With an unshakeable passion for entrepreneurship, master of business administration student and CEO Kavi Turnbull will graduate this spring.

“The feeling of seeing your idea that’s solving a problem being validated is a really good feeling.”

Kavi Turnbull

A veteran entrepreneur of three startup companies and a Weinert intern at the UW–Madison Office of Corporate Relations, Turnbull is currently the founder and CEO of DriveAlternatives.com, an online guide to alternative fuel stations where drivers can search by location to find the nearest e85, biodiesel, compressed natural gas stations and more.

Turnbull, who started the company in March 2008, had worked on political campaigns in which he noticed there were state government mandates to fill up on alternative fuel, but the lists of stations and locations were nearly always wrong or incomplete.
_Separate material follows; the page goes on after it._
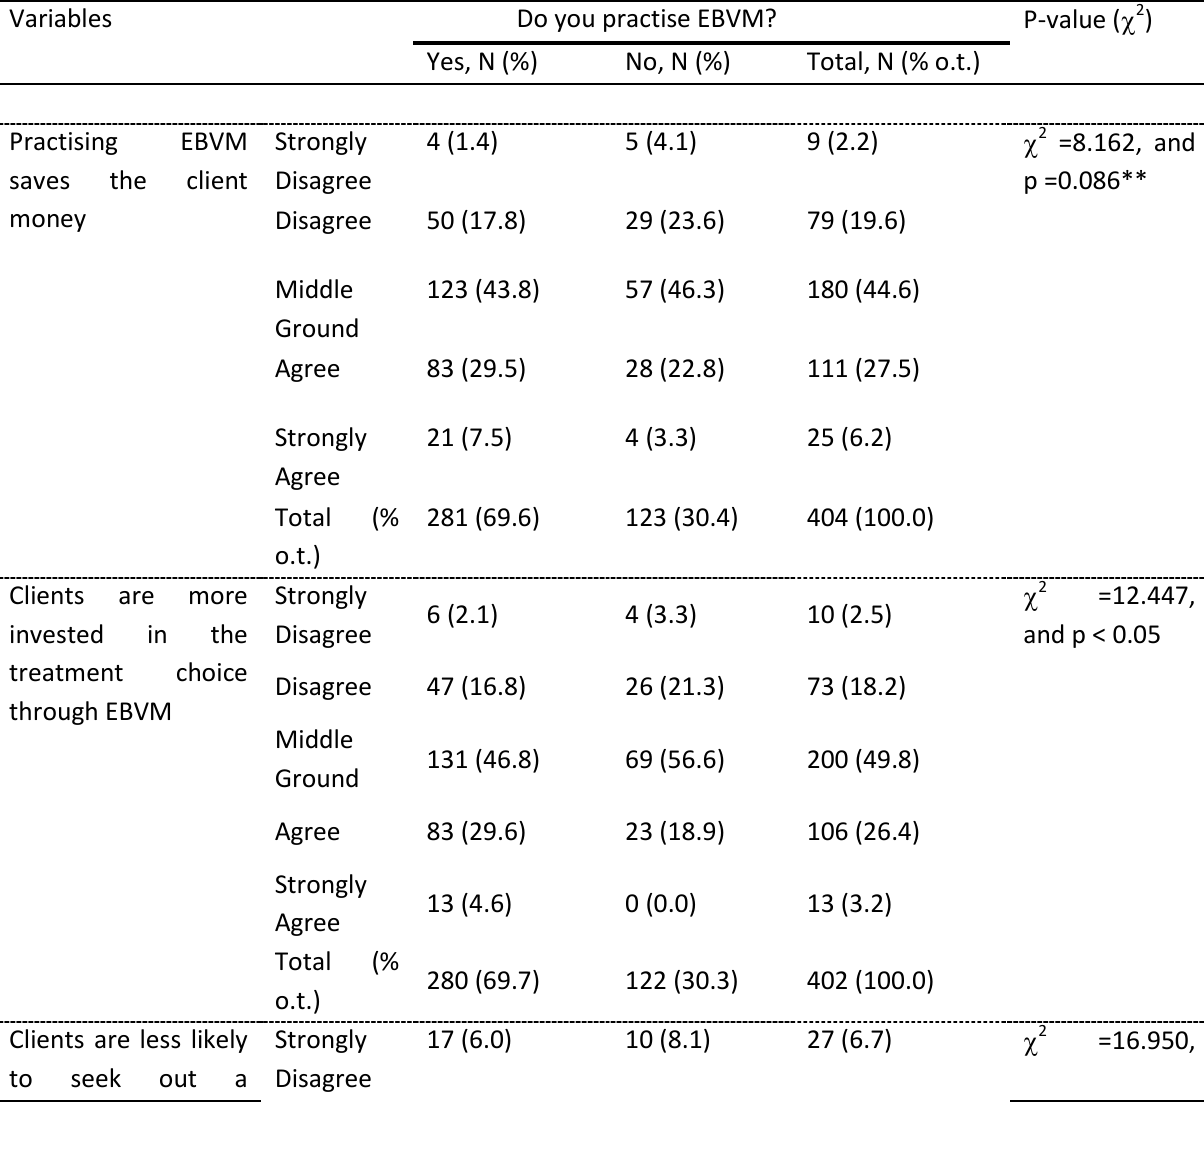
Table 6 : Perceived benefits to the client III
The solution, he thought, was to make “a system where we could turn it over to the people who use the stations,” he says.

DriveAlternatives.com allows users to update information themselves. The site currently archives about 7,500 alternative-fuel stations. Now, in addition to creating a DriveAlternatives iPhone application, Turnbull is looking to add lists and user reviews of car shares to the site.

“We’re building a system to connect consumers who are looking to go green and find them options,” he says. “The No. 1 thing you can do as a consumer for the environment is drive less, and that’s what we’re teaching people to do — keep the environment in mind when they’re driving.”

DriveAlternatives.com was named the 2008 winner of the UW Green Venture Award. He also earned a spot in In Business magazine’s “40 under 40” last August.

“The feeling of seeing your idea that’s solving a problem being validated is a really good feeling,” Turnbull says.

Although Turnbull will return to his hometown of Minneapolis after graduation, where he will continue to run the business, he is grateful for his experiences in Madison, where he was met with ample community and faculty support.

“They help you flush (your idea) out, make it into a business plan that’s fundable,” he says.